Theresa invested $5,000 in an account she expects will earn 7% annually. Approximately how many years will it take for the account to double in value?

solve:

5000(1.07)^n = 10000
1.07^n = 2
log both sides
log 1.07^n = log 2
n log1.07 = log2
n = log2/log1.07 = appr 10.24

It will take appr 10 years

To determine how many years it will take for the account to double in value, we need to use the concept of compound interest. The formula to calculate the future value of an investment with compound interest is:

FV = PV * (1 + r)^n

Where:
FV is the future value of the investment,
PV is the present value of the investment,
r is the interest rate, and
n is the number of compounding periods.

In this case, the present value (PV) is $5,000, the interest rate (r) is 7% or 0.07, and we want to find the number of years (n) when the account doubles, so the future value (FV) will be $10,000.

Plugging these values into the formula, we get:

$10,000 = $5,000 * (1 + 0.07)^n

Now, we need to solve for n.

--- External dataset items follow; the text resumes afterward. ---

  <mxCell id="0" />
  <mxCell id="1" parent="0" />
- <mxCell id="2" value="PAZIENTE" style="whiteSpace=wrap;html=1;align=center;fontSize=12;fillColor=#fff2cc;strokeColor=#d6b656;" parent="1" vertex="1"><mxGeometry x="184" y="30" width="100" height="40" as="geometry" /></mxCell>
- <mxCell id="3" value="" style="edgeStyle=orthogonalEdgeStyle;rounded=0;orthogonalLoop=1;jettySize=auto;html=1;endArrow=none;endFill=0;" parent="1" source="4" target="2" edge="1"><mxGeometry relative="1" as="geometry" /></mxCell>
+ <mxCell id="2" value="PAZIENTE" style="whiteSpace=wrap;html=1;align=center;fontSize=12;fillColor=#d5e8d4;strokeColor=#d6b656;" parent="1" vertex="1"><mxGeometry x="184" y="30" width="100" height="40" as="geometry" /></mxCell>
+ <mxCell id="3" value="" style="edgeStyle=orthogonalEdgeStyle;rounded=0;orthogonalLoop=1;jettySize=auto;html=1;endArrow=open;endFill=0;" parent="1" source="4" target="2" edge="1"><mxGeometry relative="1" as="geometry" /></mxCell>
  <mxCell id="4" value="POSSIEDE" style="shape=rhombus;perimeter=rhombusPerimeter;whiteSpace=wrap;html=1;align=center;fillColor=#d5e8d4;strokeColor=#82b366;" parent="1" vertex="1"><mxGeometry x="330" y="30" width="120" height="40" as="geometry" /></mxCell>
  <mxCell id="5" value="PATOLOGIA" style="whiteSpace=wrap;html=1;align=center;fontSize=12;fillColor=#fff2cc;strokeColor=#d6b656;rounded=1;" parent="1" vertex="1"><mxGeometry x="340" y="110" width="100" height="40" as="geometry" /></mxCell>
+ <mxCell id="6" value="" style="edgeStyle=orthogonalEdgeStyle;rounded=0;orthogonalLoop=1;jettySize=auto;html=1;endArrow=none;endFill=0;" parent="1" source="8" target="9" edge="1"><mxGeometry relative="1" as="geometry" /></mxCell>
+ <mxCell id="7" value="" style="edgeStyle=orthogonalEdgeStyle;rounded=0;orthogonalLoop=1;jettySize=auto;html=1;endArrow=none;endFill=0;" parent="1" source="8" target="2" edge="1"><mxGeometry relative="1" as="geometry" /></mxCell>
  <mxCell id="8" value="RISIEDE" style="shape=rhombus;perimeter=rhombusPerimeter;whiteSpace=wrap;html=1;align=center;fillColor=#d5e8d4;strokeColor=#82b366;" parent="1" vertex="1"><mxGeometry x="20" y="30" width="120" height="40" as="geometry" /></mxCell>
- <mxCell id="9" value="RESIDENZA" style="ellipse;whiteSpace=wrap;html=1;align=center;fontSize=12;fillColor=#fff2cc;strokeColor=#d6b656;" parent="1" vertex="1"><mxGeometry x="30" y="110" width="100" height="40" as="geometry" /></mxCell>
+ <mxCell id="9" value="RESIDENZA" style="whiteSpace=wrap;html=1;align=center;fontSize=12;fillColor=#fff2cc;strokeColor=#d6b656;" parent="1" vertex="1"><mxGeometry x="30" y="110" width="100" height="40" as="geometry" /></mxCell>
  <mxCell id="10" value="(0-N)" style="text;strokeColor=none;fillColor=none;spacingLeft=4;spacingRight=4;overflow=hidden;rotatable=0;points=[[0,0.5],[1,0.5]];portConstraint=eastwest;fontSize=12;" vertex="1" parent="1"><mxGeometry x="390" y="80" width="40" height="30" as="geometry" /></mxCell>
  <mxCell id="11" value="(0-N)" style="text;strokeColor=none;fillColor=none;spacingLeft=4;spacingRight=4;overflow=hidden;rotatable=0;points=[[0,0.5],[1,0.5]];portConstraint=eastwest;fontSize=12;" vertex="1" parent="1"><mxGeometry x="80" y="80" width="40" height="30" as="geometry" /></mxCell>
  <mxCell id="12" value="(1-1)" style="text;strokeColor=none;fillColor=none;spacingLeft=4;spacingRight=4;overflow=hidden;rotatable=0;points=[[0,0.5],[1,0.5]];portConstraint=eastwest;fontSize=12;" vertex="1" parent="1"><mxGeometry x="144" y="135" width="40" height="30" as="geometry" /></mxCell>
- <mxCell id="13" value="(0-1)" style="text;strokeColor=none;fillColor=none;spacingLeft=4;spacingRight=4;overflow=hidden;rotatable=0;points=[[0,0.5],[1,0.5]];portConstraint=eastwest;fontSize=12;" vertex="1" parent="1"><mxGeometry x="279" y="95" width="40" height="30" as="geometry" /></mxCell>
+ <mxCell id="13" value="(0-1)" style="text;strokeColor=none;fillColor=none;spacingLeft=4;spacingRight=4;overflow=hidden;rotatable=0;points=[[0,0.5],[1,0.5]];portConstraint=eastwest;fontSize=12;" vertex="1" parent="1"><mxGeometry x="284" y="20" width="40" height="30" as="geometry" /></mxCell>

To do that, we can divide both sides of the equation by $5,000:

2 = (1 + 0.07)^n

To isolate n, we can take the logarithm of both sides of the equation:

log(2) = log((1 + 0.07)^n)

Using logarithmic properties, we can bring the exponent n down:

log(2) = n * log(1 + 0.07)

Finally, we divide both sides of the equation by log(1 + 0.07) to solve for n:

n = log(2) / log(1 + 0.07)

Using a calculator, we can evaluate this expression to find:

n ≈ 10.24

Therefore, it will take approximately 10.24 years for Theresa's account to double in value.

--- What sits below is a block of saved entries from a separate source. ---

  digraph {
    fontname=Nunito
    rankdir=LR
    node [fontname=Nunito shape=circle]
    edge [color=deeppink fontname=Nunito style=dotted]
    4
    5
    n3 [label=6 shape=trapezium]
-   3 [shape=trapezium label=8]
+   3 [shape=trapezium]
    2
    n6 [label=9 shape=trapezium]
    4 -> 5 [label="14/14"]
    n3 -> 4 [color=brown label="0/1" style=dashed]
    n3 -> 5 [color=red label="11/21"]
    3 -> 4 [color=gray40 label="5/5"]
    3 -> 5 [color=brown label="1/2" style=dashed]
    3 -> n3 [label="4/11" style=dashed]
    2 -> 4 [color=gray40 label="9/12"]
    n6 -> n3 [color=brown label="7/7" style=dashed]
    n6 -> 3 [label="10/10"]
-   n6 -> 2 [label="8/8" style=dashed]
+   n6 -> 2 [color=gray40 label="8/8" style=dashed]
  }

To find out approximately how many years it will take for the account to double in value, we can use the formula for compound interest.

The formula for compound interest is:

A = P(1 + r/n)^(nt)

Where:
A = final amount
P = principal amount (initial investment)
r = annual interest rate (as a decimal)
n = number of times that interest is compounded per year
t = number of years

In this case, the principal amount (P) is $5,000, the annual interest rate (r) is 7% (or 0.07 as a decimal), and we want to find the number of years it takes for the account to double, so the final amount (A) is $10,000.

Plugging in these values, the formula becomes:

$10,000 = $5,000(1 + 0.07/n)^(n*t)

To simplify the calculation and get an approximate value, we can assume that the interest is compounded annually (n = 1). Therefore, the formula becomes:

$10,000 = $5,000(1 + 0.07)^(1*t)

To find the value of t, we can rearrange the equation:

(1 + 0.07)^t = 10,000 / 5,000
1.07^t = 2

Now, we can solve for t by taking the logarithm of both sides:

t * log(1.07) = log(2)
t ≈ log(2) / log(1.07)

Using a calculator, we can find the approximate value of t as:

t ≈ 10.24

Therefore, it will take approximately 10.24 years for the account to double in value.